Included in Mr. Outside are a dozen or so small photographs (snapshots, really). The blurb on the back of the book tells us that the book is based on the life of the author’s own father, so I think we can assume these might be his own photographs. The images don’t reproduce very well in halftone and some of them are a bit murky. But perhaps that’s the point.
Ω
Amid of a mass exodus northward fleeing the mysterious red sky, Flo is seeing fewer people every day and most of them are sick. Rebecca Grandsen’s novella Figures Crossing the Field Towards the Group is subtitled A Pilgrimage: An England in Delirium, and it follows Flo as she both runs for her life and searches for her brother through a nightmarish, dystopian English landscape. She comes across very strange individuals and small groups of people who have been driven mad or who have banded together to prepare for the apparent coming mass extinction in their own mysterious way. For example, there is the Honey Ghost, the Tent Man, the man who lusts, and the Illuminated Man. Flo travels through “somnambulant woods,” down roads that have “gone wild,” through a haze of golden grasses and spores, across fields that crunch beneath her feet, through “sick towns,” and finally to some white chalk cliffs.

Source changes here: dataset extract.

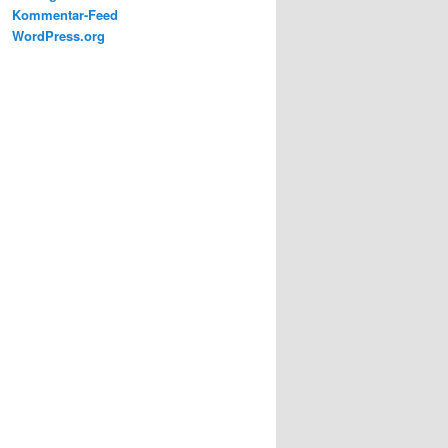
Kommentar-Feed
WordPress.org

The narration is written entirely in words of one syllable, except when characters speak. This forces compound and multi-syllabic words to be forced apart. Grandsen makes deliberately odd and antiquated word choices, and trims away strictly unnecessary words—all to slow the reader down and give her narrative the sense that it has somehow been removed from a specific time.
On some more and the crowd thins, lone bods stand in gloom, they do not know who they are, or ere, and there is no hope for them. Tween these lost peeps, Flo spies the back of rows of the cross, shapes caught in the dark glow of the camp torch at her rear now. Cross and cross and cross, all ace a dark world. Flo can not see what is out there. The dark is too much, the light takes the sight of it down. But the light hits each wood cross. Cru ci fix. There is bulk on each cross, on the side that turns to the sea, that Flo can not see yet.

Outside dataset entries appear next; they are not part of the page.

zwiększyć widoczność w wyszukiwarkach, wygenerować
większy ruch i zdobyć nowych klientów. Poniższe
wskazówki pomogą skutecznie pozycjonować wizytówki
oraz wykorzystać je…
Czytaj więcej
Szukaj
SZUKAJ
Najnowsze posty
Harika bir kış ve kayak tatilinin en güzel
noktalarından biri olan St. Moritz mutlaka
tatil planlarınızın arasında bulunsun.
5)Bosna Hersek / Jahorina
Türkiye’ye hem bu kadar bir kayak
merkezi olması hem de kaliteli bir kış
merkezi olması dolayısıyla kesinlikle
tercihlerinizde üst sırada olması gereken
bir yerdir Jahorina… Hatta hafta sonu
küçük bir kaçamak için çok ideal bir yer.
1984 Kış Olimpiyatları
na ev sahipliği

This is a poet’s novel, a story of dystopian beauty and unspeakable brutality. Flo deals with sexual assault and, from a distance, witnesses human sacrifice, crucifixions, and cannibalism. “Rust cars sit, some burnt out, bon fi res up front, she sees stakes, and shakes her head. They did it. They did. They fell back on myth and made the worst of things bo il.” But perhaps because the possibility of mass extinction seems so real in the book, much of the writing focuses on the strange beauty of nature.
Bluff twines in need round a sun haze morn, birds nest their down with kind beaks, ruff soft breast on fair green boughs, lace wings step on flut green leaf, grass hops tend a verge at peace. Flo skates the back road through miles at rest in light, on her skin is the touch of no god, just the sol rise, just the room to float the world. Straw limbs form, sun lap field on for good, chaff rags, dolls in twist and knot born. Weed chain worn as a lop may queen crown, straw and gold and rust buds tug snug in fine hairs. A slow beast laps at a road side pot hole, cool drink on its tongue, puff tawn fur on its haut. Beasts nudge through field brush with ease and scamp with kicks.
Both novels are emotionally tough to read at times. And they should be.
Caleb Klaces. Mr. Outside. London: Prototype, 2025. Prototype is the London-based publisher of Kate Zambreno, Derek Jarman, Chloe Aridjis, Danielle Dutton, Bhanu Kapil, Stephen Watts, Iain Sinclair, and many other writers worth reading.
Rebecca Grandsen. Figures Crossing the Field Towards the Group. London: Tangerine Press, 2025. “Tangerine Press has been publishing misfits, mavericks and misanthropes since 2006,” including William S. Burroughs, Iain Sinclair, Will Self, and R. Crumb, just to pick a few.